I haven’t posted an update on the euro crisis for a while, and this European Diary piece by Arthur Beesley in the Irish Times might help explain why.
Welcome to Europe’s endless debt saga. Sunshine is a rare enough commodity in cloudy Brussels – and a downpour follows any glorious spell. The hunch must be, however, that Vitamin D levels are at an all-time low in the euro trouble crowd.
After all, the general routine these days involves hundreds if not thousands of politicians, advisers, officials, diplomats, translators, clerks, security dudes, drivers, journalists and assorted hangers-on spending endless hours cooped up in arid buildings as people in a stuffy room try to sort out the latest incremental move. Sunshine is the luxury of wimps, clearly.
The meeting here of euro zone finance ministers on Monday night was a case in point. Nine languid hours they spent talking, before emerging bag-eyed into the dark after 2am with a 522-word statement in which they mainly reiterated the conclusions of a 14-hour dead-of-night summit meeting a fortnight ago.
These communiques increasingly resemble the notes of a bewildered doctor on an ailing patient he still hopes to save but whose illness he does not fully understand.
The latest message from the ministers was dated July 9th but it was already July 10th by the time the thing was actually released. By then, plans were already in train for another bickering session 10 days hence – and yet more unscheduled talks in early September.
When is an emergency meeting not an emergency meeting? When it’s planned eight or nine weeks in advance.
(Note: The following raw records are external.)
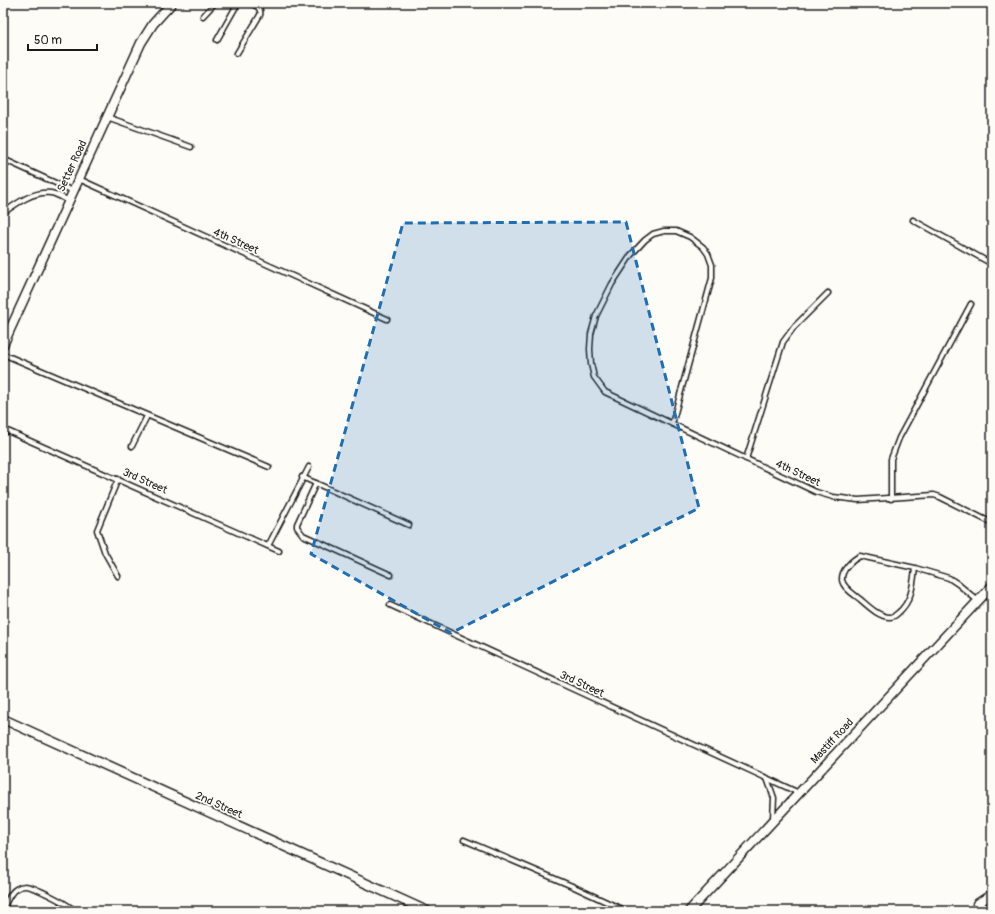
<svg xmlns="http://www.w3.org/2000/svg" width="995" height="914" viewBox="0 0 995 914" font-family="Pangolin,sans-serif">
  <style>
    .lines { fill: none; stroke-linecap: round; stroke-linejoin: round }
    .service-casing { stroke: #1c1c1c; stroke-width: 7 }
    .minor-casing { stroke: #1c1c1c; stroke-width: 11 }
    .service { stroke: #fdfcf7; stroke-width: 4 }
    .minor { stroke: #fdfcf7; stroke-width: 8 }
    .marked { fill: #1f6fb2; fill-opacity: 0.2; stroke: #1f6fb2; stroke-width: 3; stroke-dasharray: 8 5; stroke-linejoin: round }
    .labels { text-anchor: middle; dominant-baseline: central; stroke-width: 3.5; stroke-linejoin: round; paint-order: stroke }
    .street-label { font-size: 11px; fill: #1c1c1c; stroke: #fdfcf7 }
  </style>
  <rect width="100%" height="100%" fill="#fdfcf7"/>
  <filter id="ink" filterUnits="userSpaceOnUse"><feTurbulence type="fractalNoise" baseFrequency=".025" numOctaves="2"/><feDisplacementMap in="SourceGraphic" scale="8" xChannelSelector="R" yChannelSelector="G"/><feConvolveMatrix kernelMatrix="1 2 1 2 8 2 1 2 1" color-interpolation-filters="sRGB"/></filter>
  <g filter="url(#ink)">
    <g class="lines">
      <g class="service-casing">
        <g id="service">
          <polyline points="203,16 215,3"/>
          <polyline points="217,40 238,3"/>
          <path d="M237 53 260 15C262 8 256 6 250 3"/>
          <polyline points="107,117 191,147"/>
          <polyline points="3,159 73,191"/>
          <polyline points="991,178 992,177"/>
          <polyline points="79,179 387,319"/>
          <path d="M3 213C17 203 33 191 51 193 57 194 63 198 69 201"/>
          <polyline points="913,220 992,264"/>
          <polyline points="3,354 269,467"/>
          <polyline points="672,424 712,278 712,265 708,254 703,247 690,237 676,231 664,231 653,234 645,240 631,255 612,284 596,316 591,334 590,349 591,364 594,377 605,392 816,492 833,497 858,500 934,495 940,497 992,523"/>
          <polyline points="3,429 279,551"/>
          <polyline points="132,446 147,416"/>
          <polyline points="746,459 783,342 794,327 828,293"/>
          <polyline points="302,477 409,525"/>
          <polyline points="118,479 97,530 105,553 118,576"/>
          <polyline points="316,483 297,524 297,527 303,535 391,575"/>
          <polyline points="891,499 891,459 899,438 971,304"/>
          <polyline points="268,546 309,467"/>
          <path d="M915 568 860 556C852 560 841 570 842 580 843 588 855 595 861 600 868 606 879 617 890 617 893 617 896 615 898 613 912 601 913 585 915 568L949 578 958 584 978 601"/>
          <polyline points="390,605 799,793"/>
          <polyline points="767,778 774,798 773,818"/>
          <polyline points="464,840 572,886 626,911"/>
          <path d="M3 909C6 903 10 892 16 889 19 887 23 886 25 886 34 886 70 905 75 911"/>
        </g>
      </g>
      <g class="minor-casing">
        <g id="minor">
          <polyline points="3,345 141,43 153,24 172,3"/>
          <polyline points="3,719 427,911"/>
          <polyline points="977,904 992,894"/>
          <polyline points="689,911 992,586"/>
        </g>
      </g>
      <use href="#service" class="service"/>
      <use href="#minor" class="minor"/>
    </g>
  </g>
  <path class="marked" d="M626 222 699 508 451 633 311 554 403 223Z"/>
  <g class="labels">
    <g class="street-label">
      <text transform="translate(72 166) rotate(-65)">Setter Road</text>
      <text transform="translate(236 241) rotate(24)">4th Street</text>
      <text transform="translate(798 473) rotate(25)">4th Street</text>
      <text transform="translate(145 481) rotate(24)">3rd Street</text>
      <text transform="translate(582 684) rotate(25)">3rd Street</text>
      <text transform="translate(832 741) rotate(-47)">Mastiff Road</text>
      <text transform="translate(219 805) rotate(24)">2nd Street</text>
    </g>
  </g>
  <rect width="995" height="914" fill="none" stroke="#fdfcf7" stroke-width="16"/>
  <rect x="8" y="8" width="979" height="898" fill="none" stroke="#1c1c1c" stroke-width="1.5" filter="url(#ink)"/>
  <path d="M28 44v6h69v-6" fill="none" stroke="#1c1c1c" stroke-width="2"/>
  <text x="34" y="44" font-size="12" fill="#1c1c1c" stroke="#fdfcf7" stroke-width="3" paint-order="stroke">50 m</text>
</svg>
Never mind the lack of sunlight. Sleep deprivation is at work too. Exhaustion is general. A fellow reporter recounts waking up with a shudder the other night in the middle of an anarchic dream about Mario Monti, Angela Merkel and other luminaries! Say no more.
Really, it all seems faintly ridiculous.
Do read the whole thing. And on his point that “there are no guarantees in this game”, take a look at the “polite riposte” Ambrose Evans-Pritchard received from the German finance ministry to his “irreverent suggestions in yesterday’s blog“. As he says
Interpret this as you will.
It strikes me that the European Commission and others have gone much too far in claiming that the ESM will indeed recapitalise banks.
The German Bundestag has not given any such authorisation. It may do so at some point in 2013, or it may not. The current finance legislation specifically prohibits it.
As for breaking the law, the question is what Chancellor Merkel agreed to verbally behind closed doors. The comments by the Spanish and others suggests that she may have promised much more than appeared in the formal conclusions – arguably in breach of her Bundestag mandate.
Since German president Joachim Gauck has told her to come clean on exactly what she agreed in Brussels, we may soon find out.